Exercise details
Find every line in the listing below that contains the string "NSClient", matching case, and copy each of those lines.
━━━ The data ━━━
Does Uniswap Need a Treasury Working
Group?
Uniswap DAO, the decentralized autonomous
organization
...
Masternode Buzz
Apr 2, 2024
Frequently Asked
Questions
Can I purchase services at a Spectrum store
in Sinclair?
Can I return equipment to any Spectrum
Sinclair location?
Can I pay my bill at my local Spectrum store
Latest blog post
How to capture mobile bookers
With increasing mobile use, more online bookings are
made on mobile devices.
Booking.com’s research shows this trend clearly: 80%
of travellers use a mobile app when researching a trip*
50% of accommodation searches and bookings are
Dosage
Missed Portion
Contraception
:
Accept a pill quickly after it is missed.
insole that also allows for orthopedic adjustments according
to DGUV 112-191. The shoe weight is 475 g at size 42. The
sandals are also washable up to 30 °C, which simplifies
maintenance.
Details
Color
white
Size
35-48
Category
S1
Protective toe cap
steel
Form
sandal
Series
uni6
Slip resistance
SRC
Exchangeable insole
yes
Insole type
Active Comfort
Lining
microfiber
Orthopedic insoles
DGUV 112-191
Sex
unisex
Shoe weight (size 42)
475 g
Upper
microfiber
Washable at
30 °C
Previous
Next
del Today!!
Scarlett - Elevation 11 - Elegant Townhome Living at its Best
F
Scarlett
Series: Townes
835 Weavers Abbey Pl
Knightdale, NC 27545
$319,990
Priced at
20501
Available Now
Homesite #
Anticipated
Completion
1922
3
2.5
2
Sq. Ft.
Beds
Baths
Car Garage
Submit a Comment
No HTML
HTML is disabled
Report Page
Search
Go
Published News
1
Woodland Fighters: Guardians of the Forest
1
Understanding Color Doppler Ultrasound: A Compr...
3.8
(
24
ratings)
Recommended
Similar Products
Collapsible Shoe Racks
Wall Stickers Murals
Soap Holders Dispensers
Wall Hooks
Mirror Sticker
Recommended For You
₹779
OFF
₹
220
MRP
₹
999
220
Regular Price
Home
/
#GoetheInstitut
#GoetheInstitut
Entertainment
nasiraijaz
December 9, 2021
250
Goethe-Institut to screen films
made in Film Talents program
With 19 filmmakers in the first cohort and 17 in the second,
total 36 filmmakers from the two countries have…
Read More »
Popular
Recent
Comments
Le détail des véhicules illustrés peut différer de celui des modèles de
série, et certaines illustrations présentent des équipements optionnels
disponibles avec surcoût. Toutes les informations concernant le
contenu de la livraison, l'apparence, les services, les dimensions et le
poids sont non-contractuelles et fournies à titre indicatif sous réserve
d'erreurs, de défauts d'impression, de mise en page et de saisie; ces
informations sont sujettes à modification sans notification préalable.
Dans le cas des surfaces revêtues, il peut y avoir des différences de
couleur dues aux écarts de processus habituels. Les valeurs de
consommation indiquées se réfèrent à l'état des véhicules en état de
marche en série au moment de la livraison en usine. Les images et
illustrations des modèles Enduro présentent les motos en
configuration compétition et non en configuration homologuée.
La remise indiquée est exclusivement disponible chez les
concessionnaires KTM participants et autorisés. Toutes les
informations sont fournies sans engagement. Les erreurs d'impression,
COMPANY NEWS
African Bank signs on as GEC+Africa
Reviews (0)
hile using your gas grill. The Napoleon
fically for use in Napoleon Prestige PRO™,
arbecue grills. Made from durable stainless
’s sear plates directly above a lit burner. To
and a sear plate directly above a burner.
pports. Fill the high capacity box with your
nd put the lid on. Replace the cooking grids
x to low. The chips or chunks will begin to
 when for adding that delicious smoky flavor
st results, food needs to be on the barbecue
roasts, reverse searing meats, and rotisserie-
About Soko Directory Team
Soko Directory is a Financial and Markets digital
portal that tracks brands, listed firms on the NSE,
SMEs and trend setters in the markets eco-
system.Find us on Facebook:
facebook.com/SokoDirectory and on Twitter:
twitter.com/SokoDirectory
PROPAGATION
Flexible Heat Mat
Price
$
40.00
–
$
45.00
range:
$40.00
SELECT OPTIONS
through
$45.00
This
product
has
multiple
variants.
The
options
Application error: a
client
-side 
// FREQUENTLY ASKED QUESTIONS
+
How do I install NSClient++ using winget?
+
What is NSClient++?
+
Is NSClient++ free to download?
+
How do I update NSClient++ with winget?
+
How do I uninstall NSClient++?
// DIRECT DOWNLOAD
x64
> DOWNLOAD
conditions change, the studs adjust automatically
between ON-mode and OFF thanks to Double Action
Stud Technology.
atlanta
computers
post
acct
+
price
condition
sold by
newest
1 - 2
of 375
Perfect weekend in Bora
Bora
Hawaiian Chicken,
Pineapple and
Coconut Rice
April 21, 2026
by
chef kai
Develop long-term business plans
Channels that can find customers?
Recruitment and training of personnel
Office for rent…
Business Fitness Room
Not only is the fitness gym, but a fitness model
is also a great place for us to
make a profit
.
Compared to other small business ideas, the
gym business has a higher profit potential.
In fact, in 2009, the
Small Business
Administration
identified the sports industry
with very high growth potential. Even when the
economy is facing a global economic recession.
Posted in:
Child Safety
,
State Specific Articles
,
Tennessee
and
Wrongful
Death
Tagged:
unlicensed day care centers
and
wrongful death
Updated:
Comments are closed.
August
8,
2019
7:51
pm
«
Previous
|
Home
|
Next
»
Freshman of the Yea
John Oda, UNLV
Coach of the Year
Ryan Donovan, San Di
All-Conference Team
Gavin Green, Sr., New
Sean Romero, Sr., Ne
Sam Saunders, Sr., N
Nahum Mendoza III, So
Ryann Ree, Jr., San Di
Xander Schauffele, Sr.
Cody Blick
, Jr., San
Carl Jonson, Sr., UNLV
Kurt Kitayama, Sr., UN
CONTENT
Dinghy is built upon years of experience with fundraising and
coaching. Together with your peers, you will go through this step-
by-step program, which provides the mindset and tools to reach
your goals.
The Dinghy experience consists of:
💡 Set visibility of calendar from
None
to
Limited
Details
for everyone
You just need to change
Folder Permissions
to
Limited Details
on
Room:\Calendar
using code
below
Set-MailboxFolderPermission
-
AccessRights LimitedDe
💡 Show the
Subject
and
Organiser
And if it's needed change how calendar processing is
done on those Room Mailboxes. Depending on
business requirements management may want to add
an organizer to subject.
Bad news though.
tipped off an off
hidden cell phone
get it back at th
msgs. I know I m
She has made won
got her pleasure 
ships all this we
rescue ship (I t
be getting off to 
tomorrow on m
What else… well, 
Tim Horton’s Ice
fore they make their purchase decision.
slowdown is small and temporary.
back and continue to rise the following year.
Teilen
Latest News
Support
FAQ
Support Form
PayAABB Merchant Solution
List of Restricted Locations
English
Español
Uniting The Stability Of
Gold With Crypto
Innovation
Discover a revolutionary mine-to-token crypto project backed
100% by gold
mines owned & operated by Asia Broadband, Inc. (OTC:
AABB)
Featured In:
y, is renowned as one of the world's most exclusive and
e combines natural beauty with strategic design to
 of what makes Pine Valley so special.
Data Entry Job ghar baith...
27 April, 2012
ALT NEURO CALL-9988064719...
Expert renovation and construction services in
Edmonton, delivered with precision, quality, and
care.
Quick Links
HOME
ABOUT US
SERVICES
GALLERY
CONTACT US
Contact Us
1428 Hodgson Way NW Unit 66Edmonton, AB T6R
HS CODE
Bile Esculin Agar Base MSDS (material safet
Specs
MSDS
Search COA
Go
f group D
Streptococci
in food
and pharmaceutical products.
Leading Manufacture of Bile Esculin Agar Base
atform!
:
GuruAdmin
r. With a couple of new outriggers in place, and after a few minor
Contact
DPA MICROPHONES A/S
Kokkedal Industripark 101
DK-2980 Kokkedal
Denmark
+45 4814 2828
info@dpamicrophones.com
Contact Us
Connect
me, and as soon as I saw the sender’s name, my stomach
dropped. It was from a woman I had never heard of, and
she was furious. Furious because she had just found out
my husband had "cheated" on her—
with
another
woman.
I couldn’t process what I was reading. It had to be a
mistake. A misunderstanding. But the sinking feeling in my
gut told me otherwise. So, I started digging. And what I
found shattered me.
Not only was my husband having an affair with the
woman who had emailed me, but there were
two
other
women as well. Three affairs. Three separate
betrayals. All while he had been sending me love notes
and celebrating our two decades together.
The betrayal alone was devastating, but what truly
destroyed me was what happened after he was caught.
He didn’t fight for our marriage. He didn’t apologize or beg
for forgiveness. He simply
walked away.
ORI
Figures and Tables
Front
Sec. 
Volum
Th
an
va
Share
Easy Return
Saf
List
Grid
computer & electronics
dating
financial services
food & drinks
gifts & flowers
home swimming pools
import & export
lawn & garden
━━━
Exercise answer
How do I install NSClient++ using winget?
What is NSClient++?
Is NSClient++ free to download?
How do I update NSClient++ with winget?
How do I uninstall NSClient++?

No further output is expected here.